Object-Oriented Programming (OOP)

  • Classes define custom data types (templates); objects are instances.
  • init initializes object attributes; self refers to the instance.
  • Attributes (instance variables) store object-specific data.
  • Methods are functions inside classes (including special str for representations).
  • Properties (decorators @property, @setter) control access and validation.
  • Inheritance allows new classes to reuse functionality from existing classes.
  • Operator overloading enables custom behavior for operators like +.
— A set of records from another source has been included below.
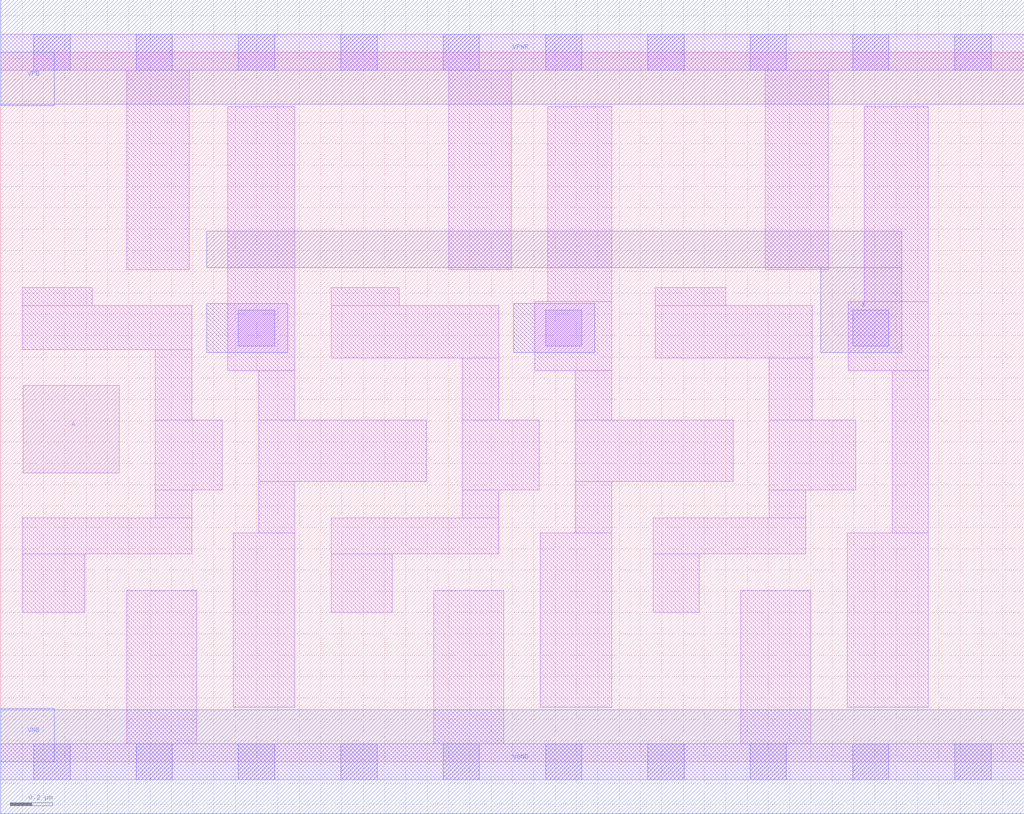
<source format=lef>
# Copyright 2020 The SkyWater PDK Authors
#
# Licensed under the Apache License, Version 2.0 (the "License");
# you may not use this file except in compliance with the License.
# You may obtain a copy of the License at
#
#     https://www.apache.org/licenses/LICENSE-2.0
#
# Unless required by applicable law or agreed to in writing, software
# distributed under the License is distributed on an "AS IS" BASIS,
# WITHOUT WARRANTIES OR CONDITIONS OF ANY KIND, either express or implied.
# See the License for the specific language governing permissions and
# limitations under the License.
#
# SPDX-License-Identifier: Apache-2.0

VERSION 5.5 ;
NAMESCASESENSITIVE ON ;
BUSBITCHARS "[]" ;
DIVIDERCHAR "/" ;
MACRO sky130_fd_sc_ms__dlymetal6s6s_1
  CLASS CORE ;
  SOURCE USER ;
  ORIGIN  0.000000  0.000000 ;
  SIZE  4.800000 BY  3.330000 ;
  SYMMETRY X Y ;
  SITE unit ;
  PIN A
    ANTENNAGATEAREA  0.126000 ;
    DIRECTION INPUT ;
    USE SIGNAL ;
    PORT
      LAYER li1 ;
        RECT 0.105000 1.355000 0.555000 1.765000 ;
    END
  END A
  PIN X
    ANTENNADIFFAREA  0.504100 ;
    ANTENNAPARTIALMETALSIDEAREA  0.290500 ;
    DIRECTION OUTPUT ;
    USE SIGNAL ;
    PORT
      LAYER met1 ;
        RECT 0.965000 2.320000 4.225000 2.490000 ;
        RECT 3.845000 1.920000 4.225000 2.320000 ;
    END
  END X
  PIN VGND
    DIRECTION INOUT ;
    USE GROUND ;
    PORT
      LAYER met1 ;
        RECT 0.000000 -0.245000 4.800000 0.245000 ;
    END
  END VGND
  PIN VNB
    DIRECTION INOUT ;
    USE GROUND ;
    PORT
      LAYER met1 ;
        RECT 0.000000 0.000000 0.250000 0.250000 ;
    END
  END VNB
  PIN VPB
    DIRECTION INOUT ;
    USE POWER ;
    PORT
      LAYER met1 ;
        RECT 0.000000 3.080000 0.250000 3.330000 ;
    END
  END VPB
  PIN VPWR
    DIRECTION INOUT ;
    USE POWER ;
    PORT
      LAYER met1 ;
        RECT 0.000000 3.085000 4.800000 3.575000 ;
    END
  END VPWR
  OBS
    LAYER li1 ;
      RECT 0.000000 -0.085000 4.800000 0.085000 ;
      RECT 0.000000  3.245000 4.800000 3.415000 ;
      RECT 0.100000  0.700000 0.395000 0.975000 ;
      RECT 0.100000  0.975000 0.895000 1.145000 ;
      RECT 0.100000  1.935000 0.895000 2.140000 ;
      RECT 0.100000  2.140000 0.430000 2.225000 ;
      RECT 0.590000  0.085000 0.920000 0.805000 ;
      RECT 0.590000  2.310000 0.885000 3.245000 ;
      RECT 0.725000  1.145000 0.895000 1.275000 ;
      RECT 0.725000  1.275000 1.040000 1.605000 ;
      RECT 0.725000  1.605000 0.895000 1.935000 ;
      RECT 1.065000  1.835000 1.380000 3.075000 ;
      RECT 1.090000  0.255000 1.380000 1.075000 ;
      RECT 1.210000  1.075000 1.380000 1.315000 ;
      RECT 1.210000  1.315000 1.995000 1.605000 ;
      RECT 1.210000  1.605000 1.380000 1.835000 ;
      RECT 1.550000  0.700000 1.835000 0.975000 ;
      RECT 1.550000  0.975000 2.335000 1.145000 ;
      RECT 1.550000  1.895000 2.335000 2.140000 ;
      RECT 1.550000  2.140000 1.870000 2.225000 ;
      RECT 2.030000  0.085000 2.360000 0.805000 ;
      RECT 2.100000  2.310000 2.395000 3.245000 ;
      RECT 2.165000  1.145000 2.335000 1.275000 ;
      RECT 2.165000  1.275000 2.525000 1.605000 ;
      RECT 2.165000  1.605000 2.335000 1.895000 ;
      RECT 2.505000  1.835000 2.865000 2.160000 ;
      RECT 2.530000  0.255000 2.865000 1.075000 ;
      RECT 2.565000  2.160000 2.865000 3.075000 ;
      RECT 2.695000  1.075000 2.865000 1.315000 ;
      RECT 2.695000  1.315000 3.435000 1.605000 ;
      RECT 2.695000  1.605000 2.865000 1.835000 ;
      RECT 3.060000  0.700000 3.275000 0.975000 ;
      RECT 3.060000  0.975000 3.775000 1.145000 ;
      RECT 3.070000  1.895000 3.805000 2.140000 ;
      RECT 3.070000  2.140000 3.400000 2.225000 ;
      RECT 3.470000  0.085000 3.800000 0.805000 ;
      RECT 3.585000  2.310000 3.880000 3.245000 ;
      RECT 3.605000  1.145000 3.775000 1.275000 ;
      RECT 3.605000  1.275000 4.010000 1.605000 ;
      RECT 3.605000  1.605000 3.805000 1.895000 ;
      RECT 3.970000  0.255000 4.350000 1.075000 ;
      RECT 3.975000  1.835000 4.350000 2.160000 ;
      RECT 4.050000  2.160000 4.350000 3.075000 ;
      RECT 4.180000  1.075000 4.350000 1.835000 ;
    LAYER mcon ;
      RECT 0.155000 -0.085000 0.325000 0.085000 ;
      RECT 0.155000  3.245000 0.325000 3.415000 ;
      RECT 0.635000 -0.085000 0.805000 0.085000 ;
      RECT 0.635000  3.245000 0.805000 3.415000 ;
      RECT 1.115000 -0.085000 1.285000 0.085000 ;
      RECT 1.115000  1.950000 1.285000 2.120000 ;
      RECT 1.115000  3.245000 1.285000 3.415000 ;
      RECT 1.595000 -0.085000 1.765000 0.085000 ;
      RECT 1.595000  3.245000 1.765000 3.415000 ;
      RECT 2.075000 -0.085000 2.245000 0.085000 ;
      RECT 2.075000  3.245000 2.245000 3.415000 ;
      RECT 2.555000 -0.085000 2.725000 0.085000 ;
      RECT 2.555000  1.950000 2.725000 2.120000 ;
      RECT 2.555000  3.245000 2.725000 3.415000 ;
      RECT 3.035000 -0.085000 3.205000 0.085000 ;
      RECT 3.035000  3.245000 3.205000 3.415000 ;
      RECT 3.515000 -0.085000 3.685000 0.085000 ;
      RECT 3.515000  3.245000 3.685000 3.415000 ;
      RECT 3.995000 -0.085000 4.165000 0.085000 ;
      RECT 3.995000  1.950000 4.165000 2.120000 ;
      RECT 3.995000  3.245000 4.165000 3.415000 ;
      RECT 4.475000 -0.085000 4.645000 0.085000 ;
      RECT 4.475000  3.245000 4.645000 3.415000 ;
    LAYER met1 ;
      RECT 0.965000 1.920000 1.345000 2.150000 ;
      RECT 2.405000 1.920000 2.785000 2.150000 ;
  END
END sky130_fd_sc_ms__dlymetal6s6s_1

</source>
Advanced Python Tools & Features

  • Unit testing ensures code correctness; pytest automates tests.
  • Type hints (e.g., def func(x: int) -> str) annotate variable and return types; mypy checks types.
  • Global variables can be modified in functions using the global keyword.
  • List and dictionary comprehensions allow concise data processing.
  • Generators (yield) produce values one at a time, conserving memory.
  • Command-line arguments are parsed using argparse for robust user input.
  • Docstrings document functions/classes for automated help and documentation.

Key Terms & Definitions

  • Function β€” Named block that performs actions, can accept arguments and return values.
  • Variable β€” Named storage for data values in a program.
  • String (str) β€” Sequence of text characters.
  • Integer (int) β€” Whole number without decimal point.
  • List β€” Ordered, mutable collection of items.
  • Dictionary (dict) β€” Key-value pairs for fast lookups.
  • Set β€” Unordered collection of unique items.
  • Exception β€” Runtime error that can be caught and handled.
  • Class β€” Blueprint for custom data types in OOP.
  • Object β€” Instance of a class.
  • Method β€” Function defined inside a class.
  • Property β€” Controlled attribute access in classes.
  • Inheritance β€” Reusing and extending functionality of another class.
  • Regular Expression (Regex) β€” Pattern-matching tool for strings.
  • Unit Test β€” Code that tests specific parts of a program for correctness.
  • Type Hint β€” Annotation indicating variable/function expected data type.
  • Generator β€” Function that yields values one at a time.
  • Comprehension β€” Compact syntax to build lists/dicts/sets from iterables.

Action Items / Next Steps

  • Complete any assigned problem sets for hands-on practice.
  • Explore Python’s official documentation and tutorials for further learning.
  • Practice writing and testing your own small projects using discussed concepts.
  • Experiment with libraries like argparse, csv, and pytest.
  • Apply object-oriented programming concepts to model real-world problems.